Recently Dr. Mehmet Oz, professor of surgery at Columbia University in New York and host of the syndicated TV program The Dr. Oz Show, took an in-depth look at what parents can do to prevent sudden cardiac death — what he terms “the number one sudden killer in children.”
The show began by reviewing the disturbing numbers about sudden cardiac death in children:
- 7,000 children a year in the U.S. are stricken by sudden cardiac arrest.
- Only 5% of young victims survive sudden cardiac arrest — but that percentage could be much higher if parents and communities are prepared.
“One minute your child is the picture of health — then suddenly her heart simply stops beating,” Dr. Oz explained to his studio audience. “Her young life ends, far too soon.”
Dr.
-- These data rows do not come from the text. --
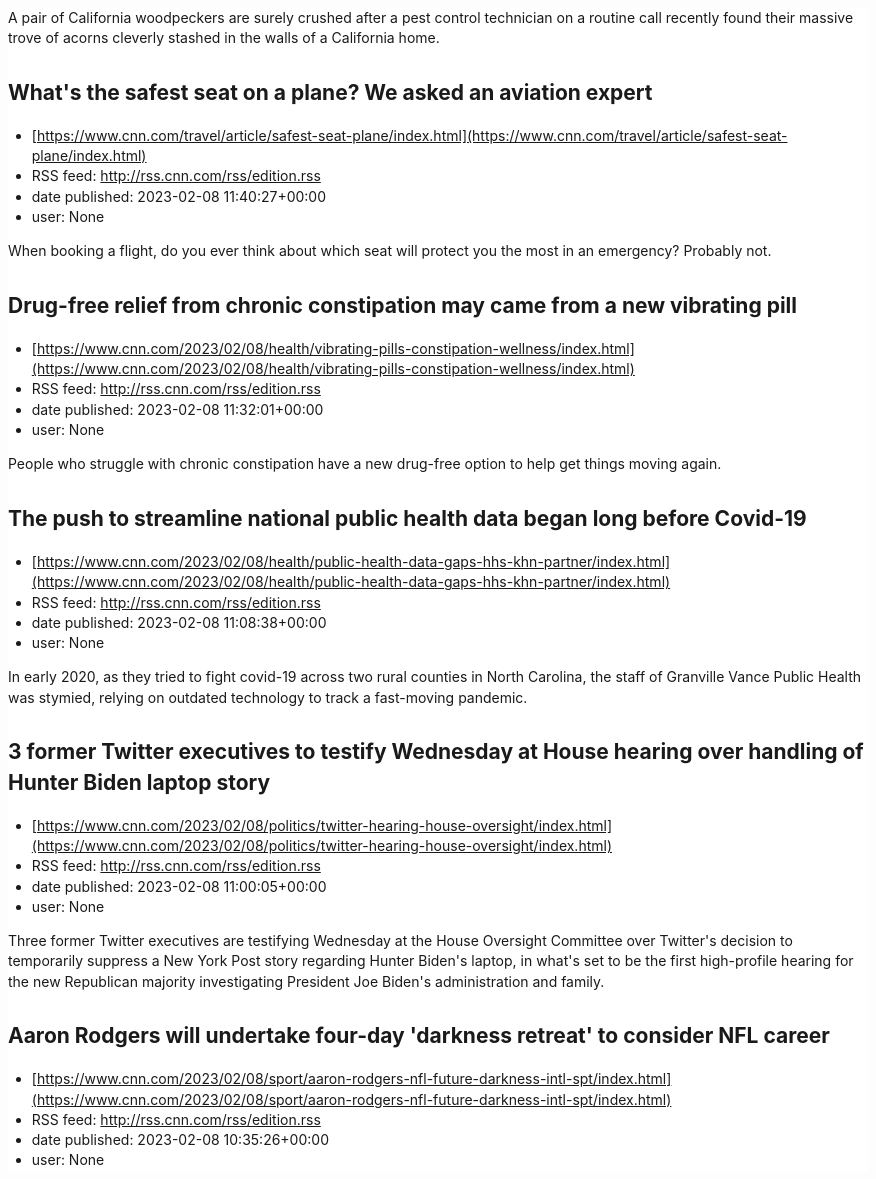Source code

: A pair of California woodpeckers are surely crushed after a pest control technician on a routine call recently found their massive trove of acorns cleverly stashed in the walls of a California home.

## What's the safest seat on a plane? We asked an aviation expert
 - [https://www.cnn.com/travel/article/safest-seat-plane/index.html](https://www.cnn.com/travel/article/safest-seat-plane/index.html)
 - RSS feed: http://rss.cnn.com/rss/edition.rss
 - date published: 2023-02-08 11:40:27+00:00
 - user: None

When booking a flight, do you ever think about which seat will protect you the most in an emergency? Probably not.

## Drug-free relief from chronic constipation may came from a new vibrating pill
 - [https://www.cnn.com/2023/02/08/health/vibrating-pills-constipation-wellness/index.html](https://www.cnn.com/2023/02/08/health/vibrating-pills-constipation-wellness/index.html)
 - RSS feed: http://rss.cnn.com/rss/edition.rss
 - date published: 2023-02-08 11:32:01+00:00
 - user: None

People who struggle with chronic constipation have a new drug-free option to help get things moving again.

## The push to streamline national public health data began long before Covid-19
 - [https://www.cnn.com/2023/02/08/health/public-health-data-gaps-hhs-khn-partner/index.html](https://www.cnn.com/2023/02/08/health/public-health-data-gaps-hhs-khn-partner/index.html)
 - RSS feed: http://rss.cnn.com/rss/edition.rss
 - date published: 2023-02-08 11:08:38+00:00
 - user: None

In early 2020, as they tried to fight covid-19 across two rural counties in North Carolina, the staff of Granville Vance Public Health was stymied, relying on outdated technology to track a fast-moving pandemic.

## 3 former Twitter executives to testify Wednesday at House hearing over handling of Hunter Biden laptop story
 - [https://www.cnn.com/2023/02/08/politics/twitter-hearing-house-oversight/index.html](https://www.cnn.com/2023/02/08/politics/twitter-hearing-house-oversight/index.html)
 - RSS feed: http://rss.cnn.com/rss/edition.rss
 - date published: 2023-02-08 11:00:05+00:00
 - user: None

Three former Twitter executives are testifying Wednesday at the House Oversight Committee over Twitter's decision to temporarily suppress a New York Post story regarding Hunter Biden's laptop, in what's set to be the first high-profile hearing for the new Republican majority investigating President Joe Biden's administration and family.

## Aaron Rodgers will undertake four-day 'darkness retreat' to consider NFL career
 - [https://www.cnn.com/2023/02/08/sport/aaron-rodgers-nfl-future-darkness-intl-spt/index.html](https://www.cnn.com/2023/02/08/sport/aaron-rodgers-nfl-future-darkness-intl-spt/index.html)
 - RSS feed: http://rss.cnn.com/rss/edition.rss
 - date published: 2023-02-08 10:35:26+00:00
 - user: None
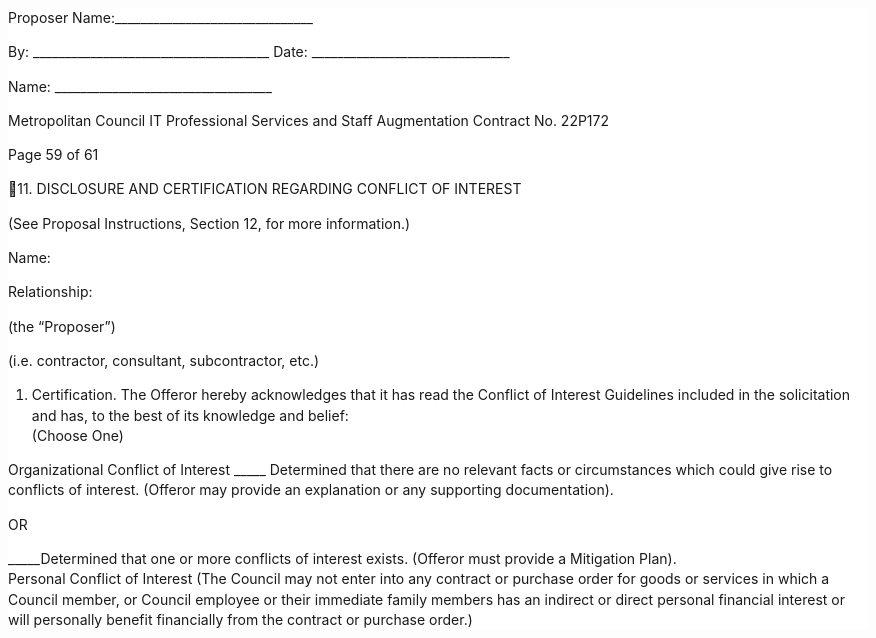 Proposer Name:_______________________________ 

By: _____________________________________   Date: _______________________________ 

Name:  __________________________________  

Metropolitan Council 
IT Professional Services and Staff Augmentation 
Contract No. 22P172 

Page 59 of 61     

 
 
 
 
 
 
 
 
 
 
 
 
 
 
 
 
 
 
 
 
 
 
 
 
 
 
 
 
 
 
 
 
 
11.  DISCLOSURE AND CERTIFICATION REGARDING CONFLICT OF INTEREST 

(See Proposal Instructions, Section 12, for more information.) 

Name: 

Relationship:    

(the “Proposer”) 

(i.e. contractor, consultant, subcontractor, etc.) 

1. Certification. The Offeror hereby acknowledges that it has read the Conflict of Interest Guidelines  included in 
the solicitation  and has, to the best of its knowledge and belief:  
(Choose One) 

Organizational  Conflict of Interest 
 _____ Determined that there are no relevant facts or circumstances which could give rise to conflicts of interest. 
(Offeror may provide an explanation or any supporting  documentation). 

OR 

 _____Determined that one or more conflicts of interest exists. (Offeror must provide a Mitigation Plan).  
Personal Conflict of Interest (The Council may not enter into any contract or purchase order for goods or services 
in which a Council member, or Council employee or their immediate family members has an indirect or direct 
personal financial interest or will personally benefit financially from the contract or purchase order.)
Oz and guests went on to talk about the undetected heart conditions that can cause sudden cardiac arrest in children. In a recent research study in Houston, Dr. Arif Ali screened 6th graders for heart defects using an exam that included EKG testing (electrocardiograms) and echocardiograms. Seven children in the group were found to have heart defects, two of which required surgery.
Dr. Ali advised parents to get screenings for children whenever there are symptoms of heart problems or family risk factors. He also recommended that parents make sure their children’s schools have automated external defibrillators on hand.
“Make sure there are AEDs in your school,” Dr. Ali said. “They have a proven track record to save lives.”
Dr. Oz interviewed Laurie and Luther Friend, a Houston couple whose daughter Sarah died of sudden cardiac arrest. The Friends’ told of their successful campaign to get legislation passed so that AEDs are required in Texas schools. They reported that in the week prior to the taping of the TV show, two children in Houston suffered sudden cardiac arrest and were revived by school staff using AEDs.